- Supplied entries -
###
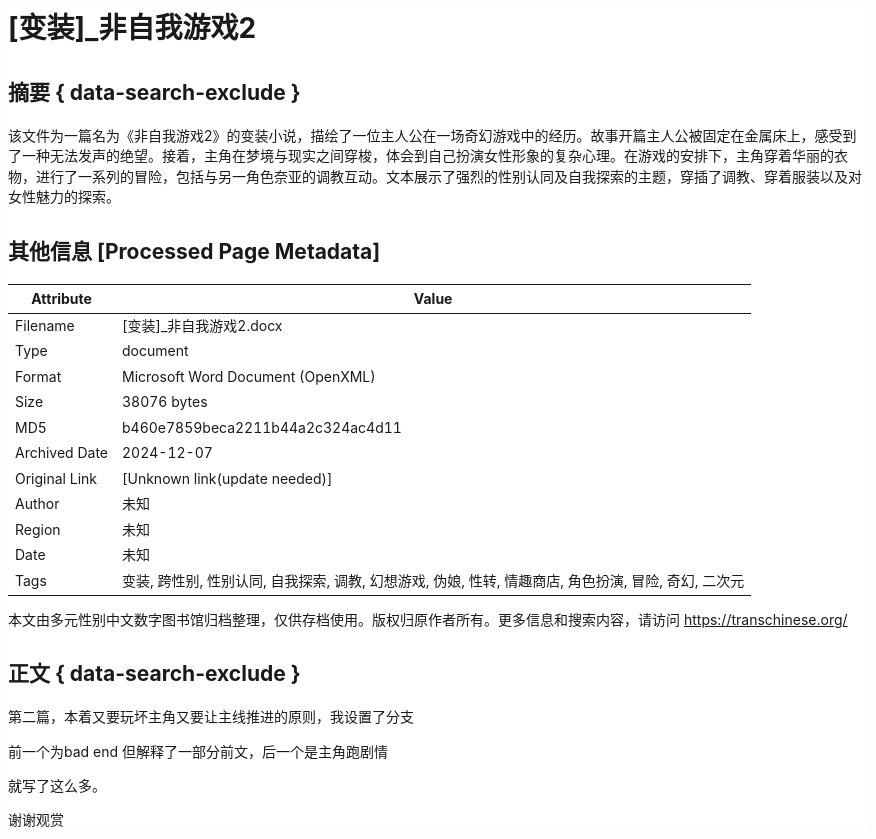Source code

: # [变装]_非自我游戏2



## 摘要  { data-search-exclude }


该文件为一篇名为《非自我游戏2》的变装小说，描绘了一位主人公在一场奇幻游戏中的经历。故事开篇主人公被固定在金属床上，感受到了一种无法发声的绝望。接着，主角在梦境与现实之间穿梭，体会到自己扮演女性形象的复杂心理。在游戏的安排下，主角穿着华丽的衣物，进行了一系列的冒险，包括与另一角色奈亚的调教互动。文本展示了强烈的性别认同及自我探索的主题，穿插了调教、穿着服装以及对女性魅力的探索。



## 其他信息 [Processed Page Metadata]

| Attribute       | Value                                  |
|-----------------|----------------------------------------|
| Filename        | [变装]_非自我游戏2.docx                             |
| Type            | document                                 |
| Format          | Microsoft Word Document (OpenXML)                               |
| Size            | 38076 bytes                           |
| MD5             | b460e7859beca2211b44a2c324ac4d11                                  |
| Archived Date   | 2024-12-07                             |
| Original Link   | [Unknown link(update needed)]                         |
| Author          | 未知                               |
| Region          | 未知                               |
| Date            | 未知                                 |
| Tags            | 变装, 跨性别, 性别认同, 自我探索, 调教, 幻想游戏, 伪娘, 性转, 情趣商店, 角色扮演, 冒险, 奇幻, 二次元                                 |

本文由多元性别中文数字图书馆归档整理，仅供存档使用。版权归原作者所有。更多信息和搜索内容，请访问 <https://transchinese.org/>


## 正文 { data-search-exclude }


第二篇，本着又要玩坏主角又要让主线推进的原则，我设置了分支



前一个为bad end 但解释了一部分前文，后一个是主角跑剧情



就写了这么多。



谢谢观赏


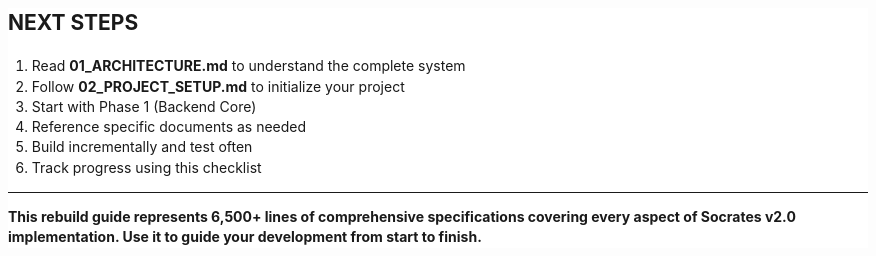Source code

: 
## NEXT STEPS

1. Read **01_ARCHITECTURE.md** to understand the complete system
2. Follow **02_PROJECT_SETUP.md** to initialize your project
3. Start with Phase 1 (Backend Core)
4. Reference specific documents as needed
5. Build incrementally and test often
6. Track progress using this checklist

---

**This rebuild guide represents 6,500+ lines of comprehensive specifications covering every aspect of Socrates v2.0 implementation. Use it to guide your development from start to finish.**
###
- Activity -
For this task, copy every line of the material in which "your" appears.

- Task result -
2. Follow **02_PROJECT_SETUP.md** to initialize your project
**This rebuild guide represents 6,500+ lines of comprehensive specifications covering every aspect of Socrates v2.0 implementation. Use it to guide your development from start to finish.**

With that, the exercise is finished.